TASKS TO COMPLETE:
**1.** Translate into Spanish this sentence from the text on Bronze Age navigation: "This had a profound effect on the sailing routes plied during the Bronze Age, for the boom-footed square rig then in use was intended primarily for sailing with a following wind."
**2.** Write the next part of the text on Bronze Age navigation, picking up after its final line.

Navigation
The sailing season in antiquity was normally limited to the summer months, between March and November, when northwesterly winds prevail in the eastern Mediterranean.1 This had a profound effect on the sailing routes plied during the Bronze Age, for the boom-footed square rig then in use was intended primarily for sailing with a following wind. Although it was possible to travel a direct path from Europe to Africa, the return voyage had to be made following the Levantine coastline.
Sea Routes
The following Mediterranean sea routes are documented in the Bronze Age:
Egypt/Syro-Canaanite Coast (Fig. 13.1: A)
Evidence, discussed above, indicates the intense use of the sea route along the Syro-Canaanite coast between Ugarit and Egypt as early as the Late Uruk period.2 These include voyages to and from Egypt and intercity contacts, particularly by Syro-Canaanite and Egyptian ships.
Cilicia/North Syrian Coast (Fig. 13.1: B)

DATASET ENTRIES:
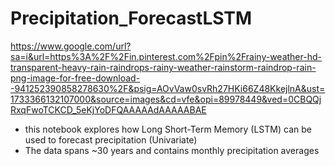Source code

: # Precipitation_ForecastLSTM
https://www.google.com/url?sa=i&url=https%3A%2F%2Fin.pinterest.com%2Fpin%2Frainy-weather-hd-transparent-heavy-rain-raindrops-rainy-weather-rainstorm-raindrop-rain-png-image-for-free-download--941252390858278630%2F&psig=AOvVaw0svRh27HKi66Z48KkejlnA&ust=1733366132107000&source=images&cd=vfe&opi=89978449&ved=0CBQQjRxqFwoTCKCD_5eKjYoDFQAAAAAdAAAAABAE
- this notebook explores how Long Short-Term Memory (LSTM) can be used to forecast precipitation (Univariate)
- The data spans ~30 years and contains monthly precipitation averages
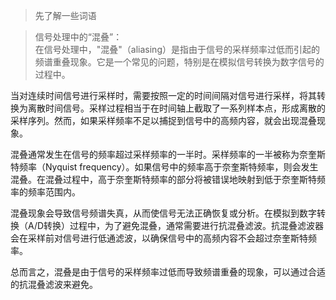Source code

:> 先了解一些词语

> 信号处理中的“混叠”：  
在信号处理中，"混叠"（aliasing）是指由于信号的采样频率过低而引起的频谱重叠现象。它是一个常见的问题，特别是在模拟信号转换为数字信号的过程中。

当对连续时间信号进行采样时，需要按照一定的时间间隔对信号进行采样，将其转换为离散时间信号。采样过程相当于在时间轴上截取了一系列样本点，形成离散的采样序列。然而，如果采样频率不足以捕捉到信号中的高频内容，就会出现混叠现象。

混叠通常发生在信号的频率超过采样频率的一半时。采样频率的一半被称为奈奎斯特频率（Nyquist frequency）。如果信号中的频率高于奈奎斯特频率，则会发生混叠。在混叠过程中，高于奈奎斯特频率的部分将被错误地映射到低于奈奎斯特频率的频率范围内。

混叠现象会导致信号频谱失真，从而使信号无法正确恢复或分析。在模拟到数字转换（A/D转换）过程中，为了避免混叠，通常需要进行抗混叠滤波。抗混叠滤波器会在采样前对信号进行低通滤波，以确保信号中的高频内容不会超过奈奎斯特频率。

总而言之，混叠是由于信号的采样频率过低而导致频谱重叠的现象，可以通过合适的抗混叠滤波来避免。
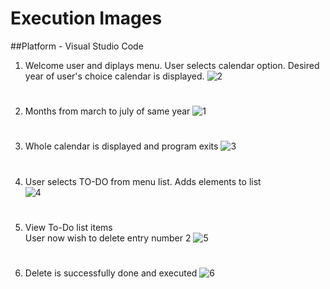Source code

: # Execution Images
##Platform - Visual Studio Code
1) Welcome user and diplays menu.
   User selects calendar option.
   Desired year of user's choice calendar is displayed.
![2](https://user-images.githubusercontent.com/46949702/153710546-d12353d7-9a95-4621-b635-adbd0813a8fc.png)
#
2) Months from march to july of same year 
![1](https://user-images.githubusercontent.com/46949702/153710557-364de34e-7f29-4d0c-990f-aa25855addd6.png)
#
3) Whole calendar is displayed and program exits
![3](https://user-images.githubusercontent.com/46949702/153710550-af33cf9c-0eb5-45c7-b13c-582966b949a1.png)
#
4) User selects TO-DO  from menu list. Adds elements to list  
![4](https://user-images.githubusercontent.com/46949702/153710553-7e1754e1-bb0c-4f30-a329-4dec99182570.png)
#
5) View To-Do list items  
   User now wish to delete entry number 2
![5](https://user-images.githubusercontent.com/46949702/153710555-56985aeb-599d-475c-ba96-18badc3cf89b.png)
#
6) Delete is successfully done and executed
![6](https://user-images.githubusercontent.com/46949702/153710556-f0bfa10a-bb51-4ffd-8c4e-393f3e7578f7.png)
#

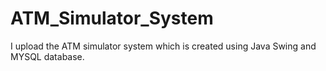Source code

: # ATM_Simulator_System
I upload the ATM simulator system which is created using Java Swing and MYSQL database.
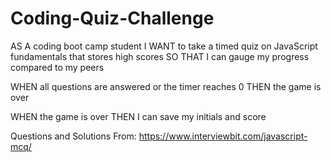 # Coding-Quiz-Challenge

AS A coding boot camp student
I WANT to take a timed quiz on JavaScript fundamentals that stores high scores
SO THAT I can gauge my progress compared to my peers

WHEN all questions are answered or the timer reaches 0
THEN the game is over

WHEN the game is over
THEN I can save my initials and score



Questions and Solutions From:
https://www.interviewbit.com/javascript-mcq/
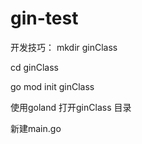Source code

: # gin-test


开发技巧：
mkdir ginClass 

cd ginClass

go mod init ginClass

使用goland 打开ginClass 目录

新建main.go
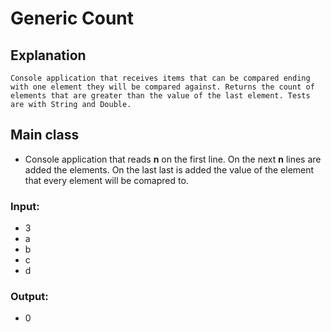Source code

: # Generic Count

## Explanation
    Console application that receives items that can be compared ending with one element they will be compared against. Returns the count of elements that are greater than the value of the last element. Tests are with String and Double.

## Main class
- Console application that reads **n** on the first line. On the next **n** lines are added the elements. On the last last is added the value of the element that every element will be comapred to.
    
### Input:
- 3
- a
- b
- c
- d

### Output:
- 0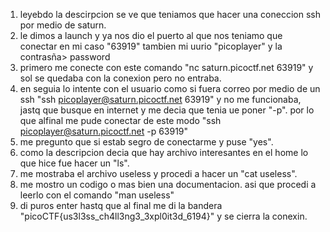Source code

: 1. leyebdo la descirpcion se ve que teniamos que hacer una coneccion ssh por medio de saturn.
2. le dimos a launch y ya nos dio el puerto al que nos teniamo que conectar en mi caso "63919"
    tambien mi uurio "picoplayer"
    y la contrasña> password
3. primero me conecte con este comando "nc saturn.picoctf.net 63919" y sol se quedaba con la conexion pero no entraba.
4. en seguia lo intente con el usuario como si fuera correo por medio de un ssh
    "ssh picoplayer@saturn.picoctf.net 63919" y no me funcionaba, jastq que busque en internet y me decia que tenia ue poner "-p".
        por lo que alfinal me pude conectar de este modo "ssh picoplayer@saturn.picoctf.net -p 63919"
5. me pregunto que si estab segro de conectarme y puse "yes".
6. como la descripcion decia que hay archivo interesantes en el home lo que hice fue hacer un "ls".
7. me mostraba el archivo useless y procedi a hacer un "cat useless".
8. me mostro un codigo o mas bien una documentacion. asi que procedi a leerlo con el comando "man useless"
9. di puros enter hastq que al final me di la bandera "picoCTF{us3l3ss_ch4ll3ng3_3xpl0it3d_6194}" y se cierra la conexin.
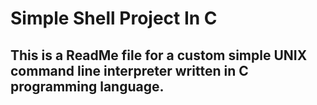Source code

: # Simple Shell Project In C

 ## This is a ReadMe file for a custom simple UNIX command line interpreter written in C programming language.


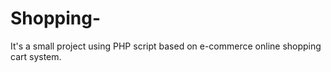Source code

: # Shopping-
It's a small project using  PHP script based on e-commerce online shopping cart system.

RESPONSES FOR EACH TASK:
**1.** Esto tuvo un efecto profundo en las rutas de navegación recorridas durante la Edad del Bronce, pues la vela cuadra con botavara inferior que se usaba entonces estaba pensada principalmente para navegar con viento de popa.

**2.**
Ugarit carried on an active maritime trade with Ura (c), which was the main Mediterranean port for the Hittite kingdom. Ura was probably located in Cilicia, perhaps near modern Silifke, or about sixty kilometers to the west in the region of Aydincik.3
Syro-Canaanite Coast/Cyprus/Egypt (Fig. 13.1: C–D)
In EA 114, Rib-Addi, the embattled king of Byblos, reports that he is under land and coastal siege by his enemy, Aziru, who has taken control of the sea routes.4 Toward the end of the letter, Rib-Addi emphasizes his isolation by bringing the following action to the pharaoh’s attention:
Under the circumstances it goes very badly with me.
Here is the other,
Amanmasha.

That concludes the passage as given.